El presunto asesino está detenido en Infantería, fue trasladado allí por pedido de su defensor, luego de un informe preliminar que establecía que podía prestar declaración indagatoria y que estaba en condiciones de ser alojado en una unidad carcelaria.

Pero aquel estudio preliminar dista mucho de las pericias que hoy se practican en el subsuelo de Palacio de Tribunales. Allí los licenciados Hugo Ortiz, Susana Almonacid y un perito de parte, aportado por la defensa, realizan estudios y confeccionan un diagnóstico que será fundamental para establecer la imputabilidad de Cascio.

“Vamos a esperar las pericias, no queremos que él (por el acusado) declare y luego las pericias relativicen sus dichos”, señaló Cavallotti.

“Pero Cascio quiere declarar, quiere contar lo que ocurrió”, consignó.

La finalidad de los mismos es establecer si padece alguna disfunción que haya motivado su violenta conducta, en la mañana del 9 de octubre pasado.

Sobre todo es importante establecer si el acusado, al momento del hecho, tenía plena conciencia de sus actos.

Testimonios en su contra

La defensa del acusado Marcelo Cascio busca establecer cuál fue el detonante que hizo estallar al acusado y desencadenó una serie de hechos, que terminó con el comisario Bravo muerto, el cabo Diego Ledesma herido en una pierna y el oficial Juan Emilio Conci con seis impactos de bala.

Pero sin la declaración del acusado sólo hay testimonios que lo comprometen, según contó el cabo Diego Ledesma, la víctima fatal alcanzó a darse vuelta antes de que Cascio lo rematara con su arma reglamentaria.

Es decir que el presunto asesino habría mirado a los ojos a su jefe antes de asestarle un disparo en el pómulo derecho.

La autopsia develó que, además, el asesinado recibió un disparo en la espalda, que le dañó la zona “paravertebral derecha”, lo que le impidió huir del lugar y lo obligó a arrastrarse con sus brazos hasta la vereda, como relataron los testigos.

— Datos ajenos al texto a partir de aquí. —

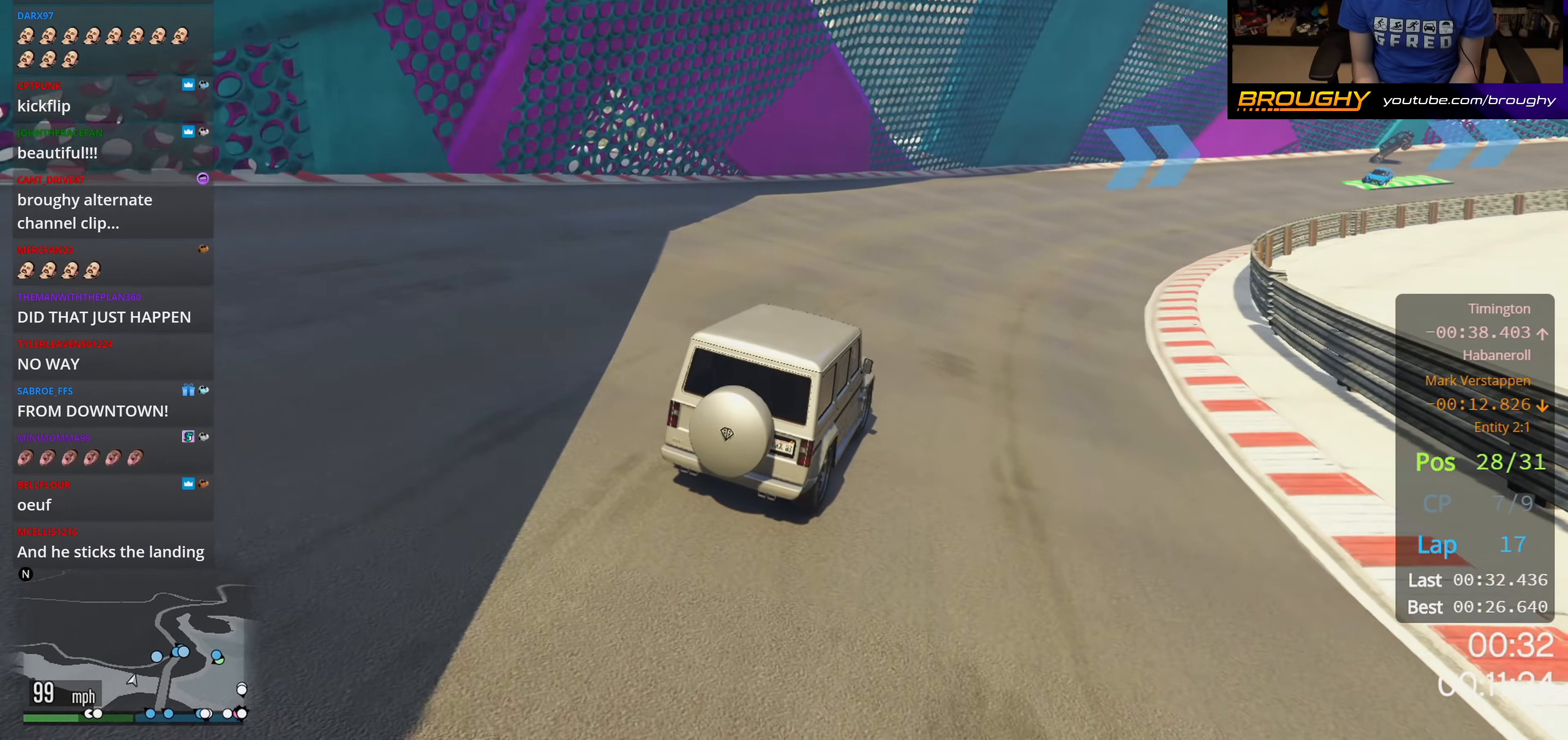
{"buttons": ["R2"], "left_stick": "up-right", "right_stick": "center", "events": [[233, "left_stick", "up-right"]]}
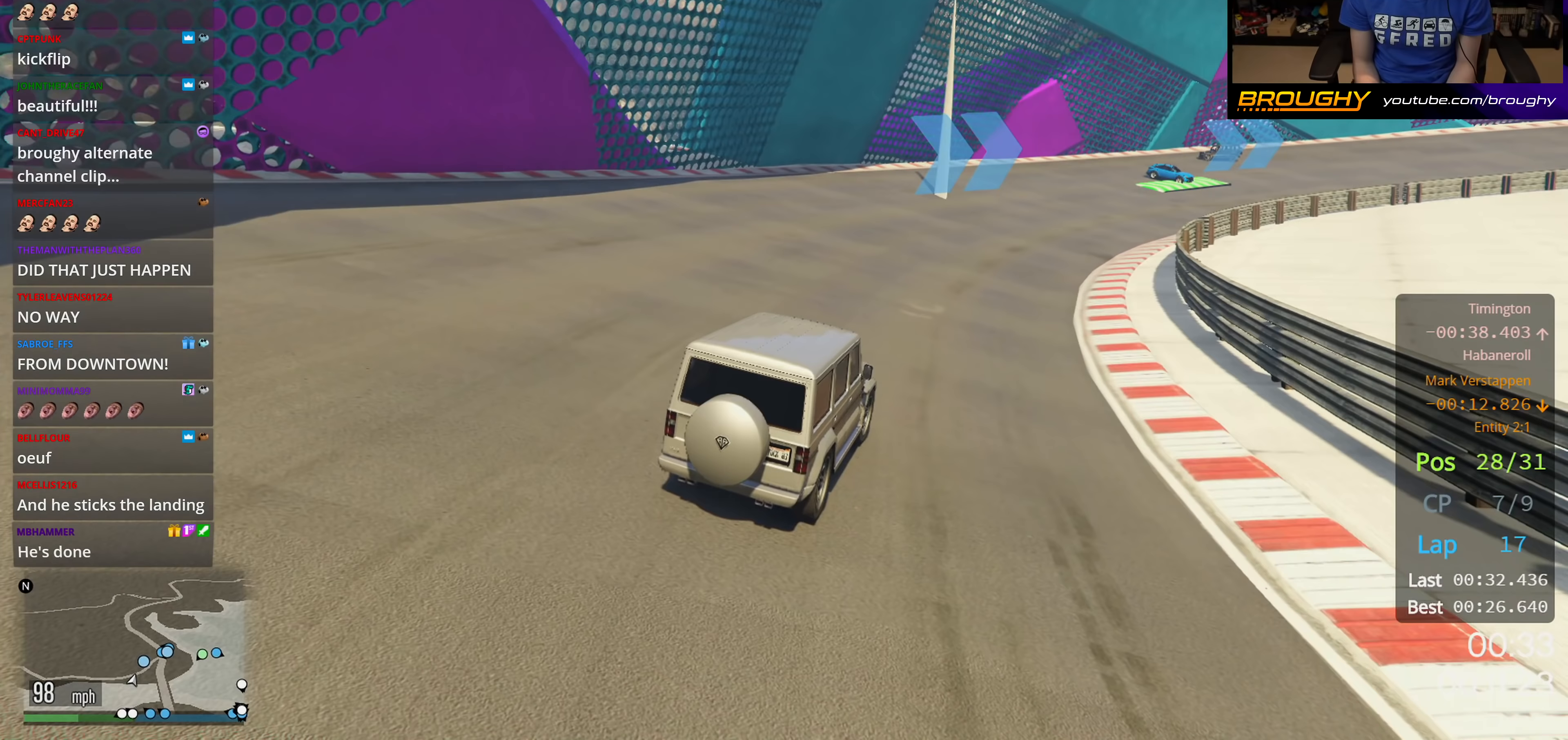
{"buttons": ["R2"], "left_stick": "center", "right_stick": "center", "events": [[167, "left_stick", "right"], [400, "left_stick", "center"]]}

Por su parte Conci contó que es día “se escucharon una serie de estampidos inconfundibles, eran disparos, había ruidos abajo y salí de mi oficina a ver qué pasaba, porque algo grave acababa de ocurrir”

“Cuando lo veo subir al subjefe venía con un arma y le pregunto qué pasaba: ‘Nada, no es con vos, nada’ me dice él y le digo que se calme y que me diga qué pasaba. Empezó a disparar, yo fui haciéndome para atrás y me encerré en la oficina, él me seguía tirando”, relató Conci.

Según contó entre las balas que ingresaban por la puerta, llegó a parapetarse detrás de un escritorio hasta que cesaron los disparos.

“Yo sangraba en la parte de la entrepierna, me salía mucha sangre pensé que me iba a morir, arranqué un cable finito que había ahí, creo que del teléfono y me até la pierna haciendo un torniquete, para parar un poco la hemorragia”, manifestó Conci

Los hechos

De acuerdo con los testimonios y las pericias preliminares, aquella jornada el comisario Bravo habría manifestado a los policías que trataran con cuidado a Cascio, sugiriéndoles: “No lo veo bien”.

En minutos,Cascio habría llamado a la puerta a Bravo y ni bien éste pasó delate suyo, el primero abrió fuego. En menos de tres minutos, Bravo fue muerto a tiros y dos subalternos terminaron con graves heridas.